Our editor, Brian “Tigz” LaMotte, performed excellently. His task, herculean in scope, was nothing less than to wade into the stomping grounds of two massive egos, wrestle with some 160,000 words, and shape something out of the chaotic mess. Dave and I were the manifestation of a two-headed Lernaean Hydra (Hail, Hydra!), to which Tigz had to apply repeated doses of cutting and cauterization. Until we both finally got the point, and complied.

That’s harder to do than one might imagine, especially when ego is involved. Yet, reason prevailed, and we realized that the editing process actually had to involve everything, and not merely a few points of syntax or grammar, here and there.

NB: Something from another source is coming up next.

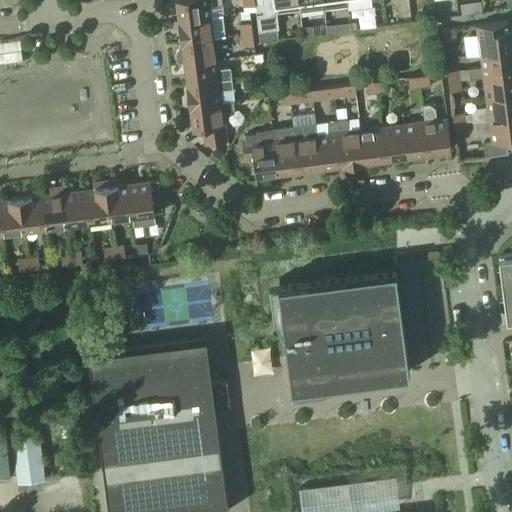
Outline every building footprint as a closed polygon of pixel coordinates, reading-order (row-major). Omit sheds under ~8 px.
[(179,18),(179,19),(180,19),(211,15),(210,5),(223,3),(222,0),(177,0),(179,18)] [(300,8),(299,1),(299,0),(254,0),(255,5),(256,14),(300,8)] [(469,2),(461,3),(462,14),(471,13),(469,2)] [(425,19),(436,18),(434,5),(429,6),(427,8),(426,11),(426,13),(424,14),(425,19)] [(447,16),(446,7),(435,9),(437,18),(447,16)] [(211,15),(180,19),(179,19),(182,41),(214,36),(226,35),(223,13),(211,15)] [(327,33),(351,29),(350,21),(326,25),(327,33)] [(252,32),(251,22),(240,23),(241,33),(252,32)] [(312,34),(311,24),(303,25),(304,35),(312,34)] [(443,29),(444,39),(454,38),(453,27),(443,29)] [(478,31),(481,54),(511,50),(511,41),(510,27),(478,31)] [(278,38),(277,28),(259,31),(261,40),(278,38)] [(242,43),(254,42),(252,32),(241,33),(242,43)] [(185,62),(217,58),(214,36),(182,41),(182,42),(183,42),(183,48),(181,48),(178,52),(179,59),(182,62),(185,61),(185,62)] [(484,76),(511,71),(511,50),(481,54),(483,65),(469,67),(470,77),(484,76)] [(254,54),(255,65),(254,65),(255,74),(266,73),(265,63),(264,63),(262,53),(254,54)] [(185,62),(188,82),(187,82),(187,83),(233,78),(231,66),(218,67),(217,58),(185,62)] [(450,80),(459,79),(458,69),(448,70),(450,80)] [(511,71),(484,76),(487,97),(511,93),(511,71)] [(255,74),(256,85),(268,84),(266,73),(255,74)] [(430,83),(429,73),(419,74),(421,84),(430,83)] [(411,85),(421,84),(419,74),(410,75),(411,85)] [(186,104),(190,104),(190,105),(223,101),(234,99),(235,99),(233,78),(187,83),(188,88),(184,88),(182,90),(184,103),(186,104)] [(388,89),(386,78),(377,80),(378,90),(388,89)] [(450,80),(451,90),(461,89),(459,79),(450,80)] [(368,91),(378,90),(377,80),(367,81),(368,91)] [(356,83),(334,86),(335,96),(357,93),(356,83)] [(313,99),(335,96),(334,86),(312,89),(313,99)] [(290,91),(292,102),(313,99),(312,89),(290,91)] [(292,102),(290,91),(280,93),(281,103),(292,102)] [(511,115),(511,93),(487,97),(488,105),(477,106),(472,112),(473,121),(511,115)] [(223,101),(190,105),(190,106),(191,106),(194,128),(203,126),(206,143),(228,140),(224,110),(235,109),(234,99),(223,101)] [(425,120),(429,151),(452,149),(448,117),(437,118),(436,107),(430,102),(423,103),(425,120)] [(455,123),(465,122),(463,112),(454,113),(455,123)] [(344,163),(365,161),(361,128),(359,115),(347,117),(347,118),(338,119),(339,131),(344,163)] [(486,156),(510,153),(508,139),(511,138),(511,115),(473,121),(474,129),(480,133),(491,132),(493,141),(484,142),(486,156)] [(344,163),(339,131),(338,119),(328,120),(328,132),(318,134),(322,165),(342,163),(343,164),(344,163)] [(429,151),(425,120),(404,122),(408,154),(429,151)] [(300,168),(322,165),(318,134),(316,122),(294,124),(300,168)] [(386,157),(408,154),(404,122),(382,125),(386,157)] [(455,123),(457,133),(466,132),(465,122),(455,123)] [(273,128),(279,171),(300,168),(294,124),(273,127),(273,128)] [(366,160),(386,157),(382,125),(361,128),(365,161),(366,160)] [(273,128),(257,130),(257,132),(245,134),(246,143),(244,143),(245,155),(254,154),(256,174),(279,171),(273,128)] [(224,152),(217,146),(209,156),(216,162),(224,152)] [(151,180),(129,183),(133,214),(138,214),(139,222),(149,221),(148,212),(164,210),(159,179),(151,180)] [(111,217),(133,214),(129,183),(119,184),(119,183),(107,184),(111,217)] [(95,186),(95,187),(86,188),(90,220),(111,217),(107,184),(95,186)] [(64,191),(68,223),(90,220),(86,188),(64,191)] [(46,226),(68,223),(64,191),(42,194),(46,226)] [(46,226),(42,194),(33,195),(33,194),(21,196),(25,228),(46,226)] [(9,197),(9,198),(0,199),(0,203),(4,231),(25,228),(21,196),(9,197)] [(136,243),(138,254),(149,252),(149,246),(143,242),(136,243)] [(116,256),(126,255),(125,244),(114,245),(116,256)] [(106,258),(116,256),(114,245),(104,247),(106,258)] [(73,262),(83,261),(82,250),(72,251),(73,262)] [(63,264),(73,262),(72,251),(62,253),(63,264)] [(507,316),(511,315),(511,253),(499,255),(507,316)] [(30,268),(41,267),(39,256),(29,257),(30,268)] [(20,269),(30,268),(29,257),(19,259),(20,269)] [(349,379),(410,371),(397,268),(279,283),(270,284),(274,312),(274,315),(286,340),(292,387),(293,396),(324,392),(349,379)] [(207,337),(89,353),(109,511),(212,511),(229,510),(216,407),(231,405),(227,379),(212,381),(207,337)] [(0,419),(0,475),(9,475),(4,419),(0,419)] [(43,477),(38,429),(13,431),(18,480),(43,477)]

The fault here, in this context, was mainly mine. We had instantiated the project nearly two years ago, and I was, at that time, still mired in my many years of scientific writing. Not public-facing Sagan style scientific writing, either. Hard core, highly technical, journal-style scientific writing. Stilted, entirely too formal, and not at all fun or easy to read for the non-technical audience.

Meanwhile, Dave had long since wised up, and his prose was terse, concise, and fun to read. So the major part of the thematic edits? That’s on me. Took a while to convince me that we weren’t deliberately dumbing down the content.

Yes, my ego actually screamed that at me. Void’s ego = bad.

It’s amusing now, of course, to look back upon the prose I had initially created, and compare it to my end state product. Total sea change. A totally necessary one, too. We aren’t writing for academia. Simple equation there that I had failed to grok. Dave correctly pointed out to me that we weren’t writing for the academic elite, or for scientific journals. We were writing for everyone, and writing for fun.

Once I remembered how to write again, to write as I had written back in the 1990s in my novels, “The Saga of the Seven Stars” and “VoidSpawn”, everything fell into place, and life became much easier.

Now, having finally conquered those particular ego-augmenting demons with a little help from my friends, I think it’s safe to say that there are few discernible deltas between my style and Dave’s style. Which is great, because that’s generally a good thing for co-authored works. In this series of books, it’s now “our style”, not “my style and his style”.

I think that’s pretty darn cool. We hope you do, too.